Fraunhofer Institute for Structural Durability and System Reliability, Bartningstr. 47, 64289 Darmstadt, Germany

Received 18 June 2010; Accepted 18 June 2010

Copyright © 2010 Hindawi Publishing Corporation. This is an open access article distributed under the Creative Commons Attribution License, which permits unrestricted use, distribution, and reproduction in any medium, provided the original work is properly cited.

Abstract

Structural health monitoring methods based on modal properties have been proven to be well suited for infrastructure objects, e.g. bridges, buildings or wind turbines. The considerable size of these structures leads to long distances between the sensors and the signal processing units and a large number of sensors. To save cabling effort and lower the amount of data which has to be transmitted, the structural analysis may be decentralized with a network of smart sensors.

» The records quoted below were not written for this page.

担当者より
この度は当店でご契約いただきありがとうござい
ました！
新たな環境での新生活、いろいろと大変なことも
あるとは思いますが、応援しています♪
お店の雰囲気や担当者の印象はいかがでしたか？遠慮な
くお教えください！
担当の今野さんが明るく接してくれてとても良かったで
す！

In this paper, a strategy for decentralized signal analysis with the Random Decrement method is discussed. This method allows for the estimation of auto- and cross-correlation functions simply from triggered averaging of time histories. These serve as a basis for the modal decomposition by operational modal analysis methods. While the Random Decrement signatures can be processed in a decentralized way on the small microcontrollers commonly used, e.g. in wireless sensing applications, the deeper analysis of resonance frequencies and mode shapes is done by a central unit.

After a short introduction into the theory of the Random Decrement method, its application in decentralized data acquisition is illustrated with a numerical example. Afterwards, a simple experimental structure exposed to actual wind loads is instrumented and the decentralized signal processing strategy is tested with the acquired data. A first algorithm for the modal decomposition of the estimated correlation functions is implemented and tested.